**Directions**:
Reproduce the passage of the superintendent's address from "The second thing" up to and including "much more effective.".

**Document segment**:
— Begin —
Students Parents Employees Community Business

Office of The Superintendent 

Dr. Joe A. HairstonAnnual Address
Administrative & Supervisory Meeting 2007
Baltimore County Public Schools

“One Message, One Mission:
Common Sense Leadership”

Dr. Joe A. Hairston, Superintendent
Loch Raven High School – Friday, August 17, 2007

Good morning, and thank you for being here. Each year at this meeting, we join together as a team to focus on quality and excellence.

I would like to thank our Board of Education President JoAnn Murphy for her words of encouragement. Your leadership is invaluable to this school system. Thank you also to our community stakeholders for your advocacy and support.

I would like to start this morning by doing something different. To begin, will those who have been administrators in the school system since the year 2000 please stand and remain standing? This is the year I joined the school system and made my first presentation at this meeting. I want to thank each of you for your enduring contributions to the quality of this school system. You are our foundation, our anchor.

Now, will those of you who joined us for the first time in 2001, please stand?

Will those who joined us for the first time five years ago, in 2002, please stand?

Will those who were new in 2003 please stand?

And – I think you all know how this works now – will those of you who joined us for the first time three years ago, in the year 2004, please stand?

Administrators who joined us for the first time two years ago, in 2005, it is your turn.

We are almost up to the present. Will those of you who came to your first A&S meeting last year please stand?

At today’s meeting, we are joined by 100 new administrators. Please stand and be recognized. You are joining a dedicated, capable, and successful team. We look forward to benefiting from the expertise you bring.

And now, if you would all please remain standing for just one more minute.

These meetings, these years, are all linked. Whether we talked about seismic shifts or taking leadership to a new level, we have focused essentially on one message. At each of these meetings, we have talked about our mission to ensure that every child will succeed to his or her highest potential.

The second thing these meetings have shared is the recognition that all of us have accepted the responsibility to prepare our students for the future. Our students will succeed as a result of our belief in them and our behavior toward them.

As I look at all of you, I discern a shared level of distinction. You are the brain trust. You are the knowledge workers. Our children cannot succeed without you and without the nearly 17,000 individuals under our direction. This is the team that must deliver results.

Now you can be seated.

I wanted to do this today, in part, to remind all of us that we are a team. Our bonding as a team is a powerful force. When we support and challenge each other, when we mentor and celebrate each other, our team is stronger, and our work is much more effective.

We achieve and will continue to achieve when every person in this organization understands his or her role and responsibilities and takes ownership of the opportunity to lead.

Leadership is not learned from books. It is developed through experience and through a commitment to achieving results. As leaders, this is a time for us to geographically and philosophically come together.  

Another element these meetings have in common is that we review our successes. Here are just a few of our recent achievements:

  • Ten high schools – 40% of all Baltimore County high schools – are ranked among the top 5% in the nation, according to Newsweek.

  • Baltimore County Public Schools has the fourth highest graduation rate, according to Education Week.
— End —
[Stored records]
— Begin —
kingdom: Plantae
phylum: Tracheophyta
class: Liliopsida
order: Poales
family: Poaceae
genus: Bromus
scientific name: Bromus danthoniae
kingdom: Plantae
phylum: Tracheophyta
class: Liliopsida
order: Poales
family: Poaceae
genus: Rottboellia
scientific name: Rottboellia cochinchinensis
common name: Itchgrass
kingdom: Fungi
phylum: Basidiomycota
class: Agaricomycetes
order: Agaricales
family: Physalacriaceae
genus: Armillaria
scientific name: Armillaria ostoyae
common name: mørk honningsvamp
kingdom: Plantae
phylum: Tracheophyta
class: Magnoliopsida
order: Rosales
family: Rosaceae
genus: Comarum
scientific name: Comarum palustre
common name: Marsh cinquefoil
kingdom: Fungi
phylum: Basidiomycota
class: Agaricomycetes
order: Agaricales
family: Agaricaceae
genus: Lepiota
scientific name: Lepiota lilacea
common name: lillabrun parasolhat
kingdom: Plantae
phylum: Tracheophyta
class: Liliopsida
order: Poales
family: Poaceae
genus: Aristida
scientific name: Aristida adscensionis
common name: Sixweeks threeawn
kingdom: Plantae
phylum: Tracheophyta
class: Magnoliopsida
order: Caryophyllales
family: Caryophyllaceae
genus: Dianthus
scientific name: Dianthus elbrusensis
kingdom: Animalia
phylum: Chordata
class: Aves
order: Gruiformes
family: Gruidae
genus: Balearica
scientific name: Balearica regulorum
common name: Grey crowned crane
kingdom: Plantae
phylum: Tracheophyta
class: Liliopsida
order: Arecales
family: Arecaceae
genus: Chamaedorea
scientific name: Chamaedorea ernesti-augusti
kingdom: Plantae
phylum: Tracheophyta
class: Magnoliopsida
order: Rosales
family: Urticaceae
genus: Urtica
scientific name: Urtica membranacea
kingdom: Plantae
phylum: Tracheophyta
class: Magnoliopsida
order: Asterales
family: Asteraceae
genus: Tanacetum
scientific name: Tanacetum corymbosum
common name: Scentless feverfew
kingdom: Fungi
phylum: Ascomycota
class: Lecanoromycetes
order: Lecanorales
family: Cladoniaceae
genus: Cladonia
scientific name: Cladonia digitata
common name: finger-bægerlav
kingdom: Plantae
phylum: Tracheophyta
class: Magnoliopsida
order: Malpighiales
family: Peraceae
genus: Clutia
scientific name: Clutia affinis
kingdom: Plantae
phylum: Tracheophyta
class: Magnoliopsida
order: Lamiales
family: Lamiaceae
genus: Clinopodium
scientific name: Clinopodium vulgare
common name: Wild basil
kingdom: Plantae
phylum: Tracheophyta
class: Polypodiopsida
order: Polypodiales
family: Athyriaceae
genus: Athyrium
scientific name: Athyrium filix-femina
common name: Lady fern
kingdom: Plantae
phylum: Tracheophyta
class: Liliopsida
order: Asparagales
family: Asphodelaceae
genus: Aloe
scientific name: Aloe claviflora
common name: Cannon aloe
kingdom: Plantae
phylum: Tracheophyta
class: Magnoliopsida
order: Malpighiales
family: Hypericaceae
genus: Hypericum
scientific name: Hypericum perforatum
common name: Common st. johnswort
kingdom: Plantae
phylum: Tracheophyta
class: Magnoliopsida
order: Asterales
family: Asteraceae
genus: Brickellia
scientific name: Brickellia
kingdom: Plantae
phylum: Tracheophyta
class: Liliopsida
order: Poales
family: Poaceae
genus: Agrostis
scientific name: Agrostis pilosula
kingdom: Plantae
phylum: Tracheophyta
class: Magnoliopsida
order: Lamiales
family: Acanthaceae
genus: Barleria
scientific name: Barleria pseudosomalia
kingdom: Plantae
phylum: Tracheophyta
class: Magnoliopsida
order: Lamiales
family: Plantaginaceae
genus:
— End —
**Exercise result**:
The second thing these meetings have shared is the recognition that all of us have accepted the responsibility to prepare our students for the future. Our students will succeed as a result of our belief in them and our behavior toward them.

As I look at all of you, I discern a shared level of distinction. You are the brain trust. You are the knowledge workers. Our children cannot succeed without you and without the nearly 17,000 individuals under our direction. This is the team that must deliver results.

Now you can be seated.

I wanted to do this today, in part, to remind all of us that we are a team. Our bonding as a team is a powerful force. When we support and challenge each other, when we mentor and celebrate each other, our team is stronger, and our work is much more effective.